Unsigned subtraction table. Note that CF is set when the answer should be negative; this indicates the first number is smaller (unsigned below), so "jb" checks CF==1. "jbe" checks CF==1 or ZF==1. Here's a tiny version of the above table:

v minus ->	4bn	3bn	2bn	1bn	0
4bn	ZF (=)	no flags (>)	no flags (>)	no flags (>)	no flags (>)
3bn	CF (<)	ZF (=)	no flags (>)	no flags (>)	no flags (>)
2bn	CF (<)	CF (<)	ZF (=)	no flags (>)	no flags (>)
1bn	CF (<)	CF (<)	CF (<)	ZF (=)	no flags (>)
0	CF (<)	CF (<)	CF (<)	CF (<)	ZF (=)

Not too bad, right? For unsigned, CF means less than. Note that SF and OF are going crazy during this table, but for unsigned, we can ignore them.

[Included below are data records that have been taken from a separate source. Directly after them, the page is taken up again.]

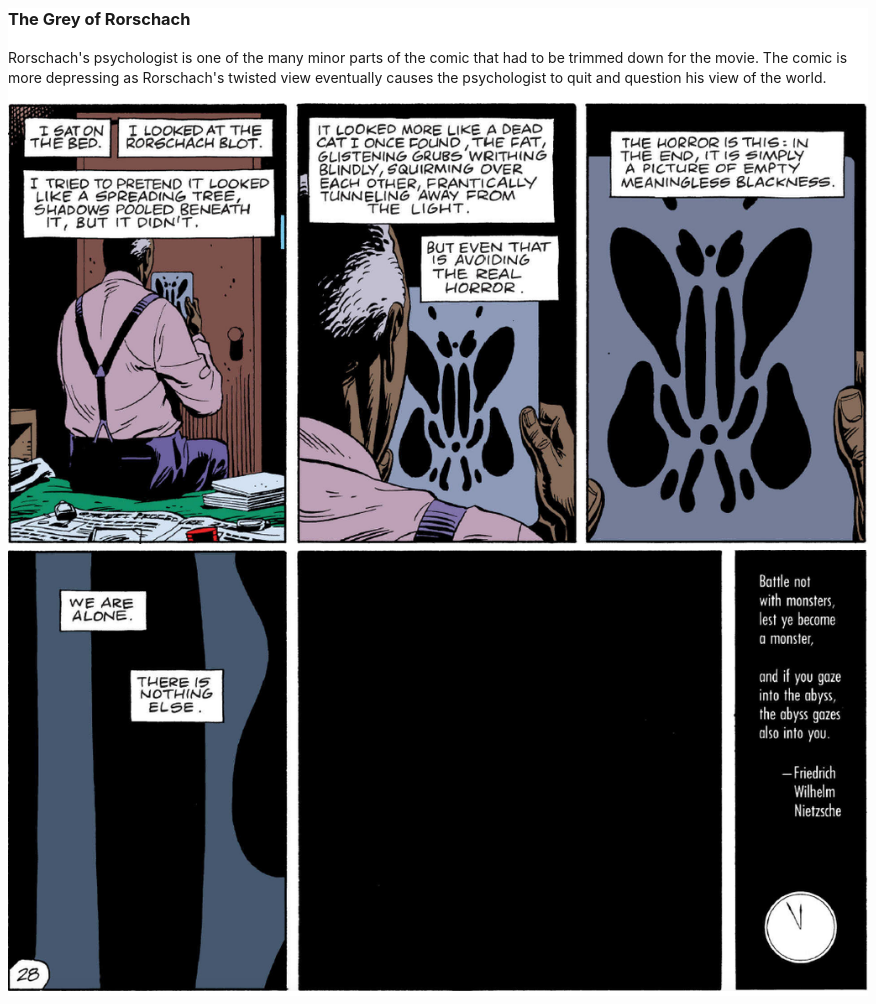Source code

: ### The Grey of Rorschach

Rorschach's psychologist is one of the many minor parts of the comic that had to be trimmed down for the movie. The comic is more depressing as Rorschach's twisted view eventually causes the psychologist to quit and question his view of the world.

<img src="/blog/media/10/c8.png" />

<img src="/blog/media/10/c9.png" />
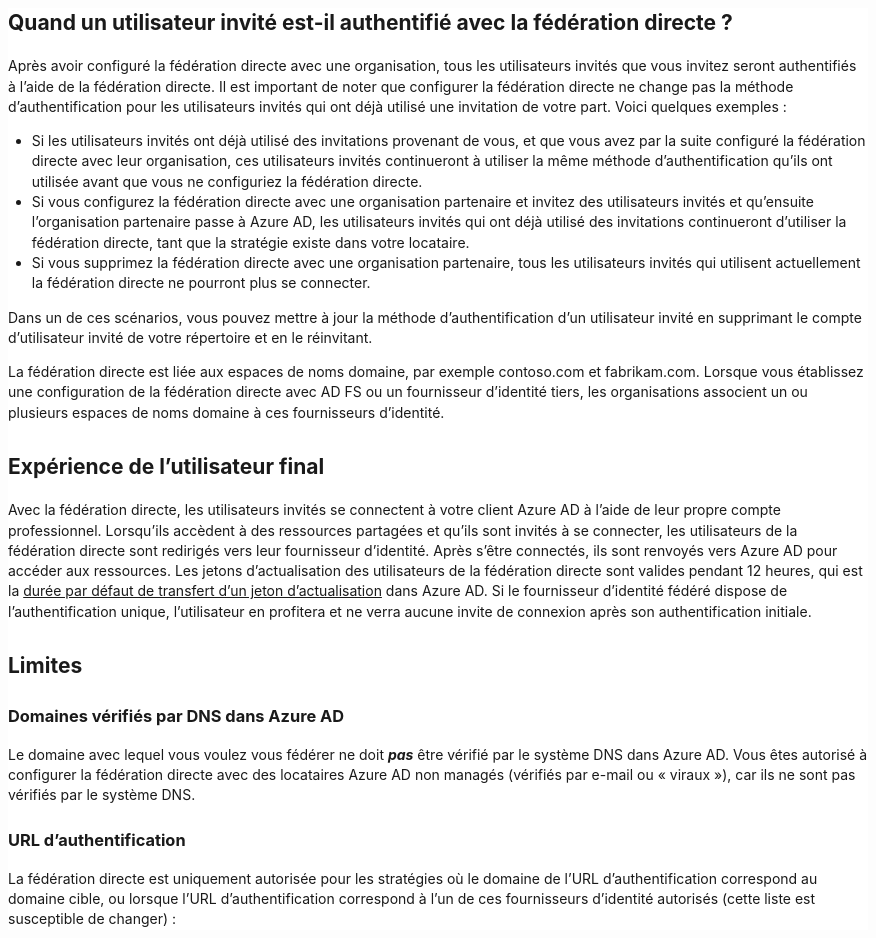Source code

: ## <a name="when-is-a-guest-user-authenticated-with-direct-federation"></a>Quand un utilisateur invité est-il authentifié avec la fédération directe ?
Après avoir configuré la fédération directe avec une organisation, tous les utilisateurs invités que vous invitez seront authentifiés à l’aide de la fédération directe. Il est important de noter que configurer la fédération directe ne change pas la méthode d’authentification pour les utilisateurs invités qui ont déjà utilisé une invitation de votre part. Voici quelques exemples :
 - Si les utilisateurs invités ont déjà utilisé des invitations provenant de vous, et que vous avez par la suite configuré la fédération directe avec leur organisation, ces utilisateurs invités continueront à utiliser la même méthode d’authentification qu’ils ont utilisée avant que vous ne configuriez la fédération directe.
 - Si vous configurez la fédération directe avec une organisation partenaire et invitez des utilisateurs invités et qu’ensuite l’organisation partenaire passe à Azure AD, les utilisateurs invités qui ont déjà utilisé des invitations continueront d’utiliser la fédération directe, tant que la stratégie existe dans votre locataire.
 - Si vous supprimez la fédération directe avec une organisation partenaire, tous les utilisateurs invités qui utilisent actuellement la fédération directe ne pourront plus se connecter.

Dans un de ces scénarios, vous pouvez mettre à jour la méthode d’authentification d’un utilisateur invité en supprimant le compte d’utilisateur invité de votre répertoire et en le réinvitant.

La fédération directe est liée aux espaces de noms domaine, par exemple contoso.com et fabrikam.com. Lorsque vous établissez une configuration de la fédération directe avec AD FS ou un fournisseur d’identité tiers, les organisations associent un ou plusieurs espaces de noms domaine à ces fournisseurs d’identité. 

## <a name="end-user-experience"></a>Expérience de l’utilisateur final 
Avec la fédération directe, les utilisateurs invités se connectent à votre client Azure AD à l’aide de leur propre compte professionnel. Lorsqu’ils accèdent à des ressources partagées et qu’ils sont invités à se connecter, les utilisateurs de la fédération directe sont redirigés vers leur fournisseur d’identité. Après s’être connectés, ils sont renvoyés vers Azure AD pour accéder aux ressources. Les jetons d’actualisation des utilisateurs de la fédération directe sont valides pendant 12 heures, qui est la [durée par défaut de transfert d’un jeton d’actualisation](../develop/active-directory-configurable-token-lifetimes.md#exceptions) dans Azure AD. Si le fournisseur d’identité fédéré dispose de l’authentification unique, l’utilisateur en profitera et ne verra aucune invite de connexion après son authentification initiale.

## <a name="limitations"></a>Limites

### <a name="dns-verified-domains-in-azure-ad"></a>Domaines vérifiés par DNS dans Azure AD
Le domaine avec lequel vous voulez vous fédérer ne doit ***pas*** être vérifié par le système DNS dans Azure AD. Vous êtes autorisé à configurer la fédération directe avec des locataires Azure AD non managés (vérifiés par e-mail ou « viraux »), car ils ne sont pas vérifiés par le système DNS.

### <a name="authentication-url"></a>URL d’authentification
La fédération directe est uniquement autorisée pour les stratégies où le domaine de l’URL d’authentification correspond au domaine cible, ou lorsque l’URL d’authentification correspond à l’un de ces fournisseurs d’identité autorisés (cette liste est susceptible de changer) :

Here's the same table for signed numbers:

v minus ->	2000000000	1000000000	0	-1000000000	-2000000000
2000000000	0 ZF	1000000000	2000000000	-1294967296 (32-bit version of 3000000000) SF OF	-294967296 (32-bit version of 4000000000) SF OF
1000000000	-1000000000 SF	0 ZF	1000000000	2000000000	-1294967296 (32-bit version of 3000000000) SF OF
0	-2000000000 SF	-1000000000 SF	0 ZF	1000000000	2000000000
-1000000000	1294967296 (32-bit version of -3000000000) OF	-2000000000 SF	-1000000000 SF	0 ZF	1000000000
-2000000000	294967296 (32-bit version of -4000000000) OF	1294967296 (32-bit version of -3000000000) OF	-2000000000 SF	-1000000000 SF	0 ZF

Signed subtraction table. If the first number is less than than the second number, you either get just SF (negative answer) or just OF (overflow). If it's greater, you get either no flags (positive answer, no overflow), or both SF and OF (negative answer due to overflow). Here's a scaled-down version of the above table:

v minus ->	+2bn	+1bn	0	-1bn	-2bn
+2bn	ZF (=)	no flags (>)	no flags (>)	SF OF (>)	SF OF (>)
+1bn	SF (<)	ZF (=)	no flags (>)	no flags (>)	SF OF (>)
0	SF (<)	SF (<)	ZF (=)	no flags (>)	no flags (>)
-1bn	OF (<)	SF (<)	SF (<)	ZF (=)	no flags (>)
-2bn	OF (<)	OF (<)	SF (<)	SF (<)	ZF (=)

Again, for signed numbers, *either* SF or OF alone means <. No flags, or *both* SF and OF mean >. "jl" and "jg" do these tests.

You can probably live your whole life, and certainly pass this class, without remembering exactly why "jl" tests for SF!=OF. You do, however, have to know that SF and OF exist, because they really are useful on their own.